**DATA:**
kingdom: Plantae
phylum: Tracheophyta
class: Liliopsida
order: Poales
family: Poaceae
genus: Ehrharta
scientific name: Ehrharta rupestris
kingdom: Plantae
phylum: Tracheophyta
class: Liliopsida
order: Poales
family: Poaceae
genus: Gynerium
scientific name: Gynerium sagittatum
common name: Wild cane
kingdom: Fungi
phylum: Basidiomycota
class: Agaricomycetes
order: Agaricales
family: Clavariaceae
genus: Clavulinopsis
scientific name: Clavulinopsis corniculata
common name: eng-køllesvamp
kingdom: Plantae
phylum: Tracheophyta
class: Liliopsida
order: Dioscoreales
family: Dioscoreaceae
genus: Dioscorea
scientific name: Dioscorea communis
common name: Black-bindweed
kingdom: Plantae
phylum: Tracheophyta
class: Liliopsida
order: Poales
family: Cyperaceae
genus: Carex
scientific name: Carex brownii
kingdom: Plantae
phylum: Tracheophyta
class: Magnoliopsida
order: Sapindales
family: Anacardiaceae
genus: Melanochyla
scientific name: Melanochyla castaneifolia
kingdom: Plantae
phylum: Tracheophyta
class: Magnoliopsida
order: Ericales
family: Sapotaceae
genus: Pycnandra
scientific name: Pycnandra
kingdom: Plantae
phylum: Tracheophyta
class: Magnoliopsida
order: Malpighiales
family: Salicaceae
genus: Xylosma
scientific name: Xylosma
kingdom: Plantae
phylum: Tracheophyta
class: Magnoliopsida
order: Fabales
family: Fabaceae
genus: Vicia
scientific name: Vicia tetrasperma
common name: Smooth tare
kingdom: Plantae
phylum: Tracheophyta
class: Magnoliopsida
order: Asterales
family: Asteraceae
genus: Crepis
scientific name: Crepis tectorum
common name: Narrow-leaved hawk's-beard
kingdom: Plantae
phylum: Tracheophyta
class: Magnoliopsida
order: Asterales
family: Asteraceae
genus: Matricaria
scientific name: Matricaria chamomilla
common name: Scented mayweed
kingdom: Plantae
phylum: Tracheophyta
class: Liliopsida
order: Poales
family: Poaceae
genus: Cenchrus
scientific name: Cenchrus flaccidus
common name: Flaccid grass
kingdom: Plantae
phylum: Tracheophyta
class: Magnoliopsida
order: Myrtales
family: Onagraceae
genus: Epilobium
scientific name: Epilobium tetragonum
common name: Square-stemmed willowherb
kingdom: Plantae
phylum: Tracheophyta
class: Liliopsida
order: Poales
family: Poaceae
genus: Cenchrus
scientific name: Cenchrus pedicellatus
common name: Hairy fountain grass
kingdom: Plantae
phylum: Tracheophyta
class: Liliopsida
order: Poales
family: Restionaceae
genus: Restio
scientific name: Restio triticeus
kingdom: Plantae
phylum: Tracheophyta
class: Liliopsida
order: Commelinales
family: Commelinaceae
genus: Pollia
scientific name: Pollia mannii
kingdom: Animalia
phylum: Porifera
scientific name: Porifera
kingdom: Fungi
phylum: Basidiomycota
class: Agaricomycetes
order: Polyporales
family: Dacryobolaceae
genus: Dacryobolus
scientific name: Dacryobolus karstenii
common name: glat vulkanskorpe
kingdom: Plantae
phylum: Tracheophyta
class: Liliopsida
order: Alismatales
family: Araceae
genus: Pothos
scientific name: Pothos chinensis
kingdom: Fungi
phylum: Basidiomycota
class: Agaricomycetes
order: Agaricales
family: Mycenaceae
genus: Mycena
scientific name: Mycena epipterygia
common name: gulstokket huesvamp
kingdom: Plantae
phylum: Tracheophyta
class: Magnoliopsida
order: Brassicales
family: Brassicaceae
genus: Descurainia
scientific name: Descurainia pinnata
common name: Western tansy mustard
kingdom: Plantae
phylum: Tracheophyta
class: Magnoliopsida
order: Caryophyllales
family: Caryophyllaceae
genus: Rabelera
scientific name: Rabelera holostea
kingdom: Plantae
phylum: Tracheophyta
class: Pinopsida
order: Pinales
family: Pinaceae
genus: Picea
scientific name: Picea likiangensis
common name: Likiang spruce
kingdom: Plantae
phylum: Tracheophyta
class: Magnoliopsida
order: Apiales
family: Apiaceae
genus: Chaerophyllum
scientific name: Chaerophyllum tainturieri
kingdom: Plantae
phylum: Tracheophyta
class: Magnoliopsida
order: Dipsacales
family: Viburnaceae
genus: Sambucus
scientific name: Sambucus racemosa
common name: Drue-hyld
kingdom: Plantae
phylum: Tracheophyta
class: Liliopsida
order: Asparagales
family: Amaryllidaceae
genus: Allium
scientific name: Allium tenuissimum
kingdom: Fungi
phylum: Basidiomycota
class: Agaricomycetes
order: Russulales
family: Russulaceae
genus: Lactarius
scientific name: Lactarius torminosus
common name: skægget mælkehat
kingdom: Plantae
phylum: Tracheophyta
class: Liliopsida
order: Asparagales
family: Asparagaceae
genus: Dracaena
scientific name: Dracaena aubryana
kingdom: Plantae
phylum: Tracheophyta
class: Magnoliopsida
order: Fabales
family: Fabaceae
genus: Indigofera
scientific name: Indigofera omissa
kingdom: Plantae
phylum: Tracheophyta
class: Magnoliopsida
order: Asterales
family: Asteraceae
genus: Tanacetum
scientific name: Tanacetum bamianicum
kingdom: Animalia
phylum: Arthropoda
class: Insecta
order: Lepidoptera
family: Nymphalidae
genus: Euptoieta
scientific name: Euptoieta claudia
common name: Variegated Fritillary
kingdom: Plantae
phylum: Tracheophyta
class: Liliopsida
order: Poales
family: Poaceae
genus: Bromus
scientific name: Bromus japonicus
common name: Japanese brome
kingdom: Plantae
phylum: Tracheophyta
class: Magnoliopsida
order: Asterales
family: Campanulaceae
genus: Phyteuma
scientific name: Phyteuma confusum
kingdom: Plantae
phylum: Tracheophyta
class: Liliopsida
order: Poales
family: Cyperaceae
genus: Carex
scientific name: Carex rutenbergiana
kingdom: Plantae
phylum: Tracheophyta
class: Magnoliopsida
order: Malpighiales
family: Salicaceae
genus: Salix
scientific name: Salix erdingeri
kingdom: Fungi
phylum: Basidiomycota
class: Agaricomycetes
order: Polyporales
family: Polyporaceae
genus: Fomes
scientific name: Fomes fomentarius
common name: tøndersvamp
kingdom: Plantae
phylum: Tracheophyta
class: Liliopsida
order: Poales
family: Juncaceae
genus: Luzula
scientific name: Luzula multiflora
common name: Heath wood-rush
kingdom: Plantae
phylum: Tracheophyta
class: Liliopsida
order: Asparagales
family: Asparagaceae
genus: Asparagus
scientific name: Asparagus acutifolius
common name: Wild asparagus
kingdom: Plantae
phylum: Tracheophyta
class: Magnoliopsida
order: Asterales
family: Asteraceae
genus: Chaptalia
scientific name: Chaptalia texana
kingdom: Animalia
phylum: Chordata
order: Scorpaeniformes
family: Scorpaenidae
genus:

**YOUR TASK:** Give the lines from the beginning of the data up to and including the line containing "scientific name: Gynerium sagittatum" as a numbered list, omitting any blank lines.

**SOLUTION BELOW:**
1. kingdom: Plantae
2. phylum: Tracheophyta
3. class: Liliopsida
4. order: Poales
5. family: Poaceae
6. genus: Ehrharta
7. scientific name: Ehrharta rupestris
8. kingdom: Plantae
9. phylum: Tracheophyta
10. class: Liliopsida
11. order: Poales
12. family: Poaceae
13. genus: Gynerium
14. scientific name: Gynerium sagittatum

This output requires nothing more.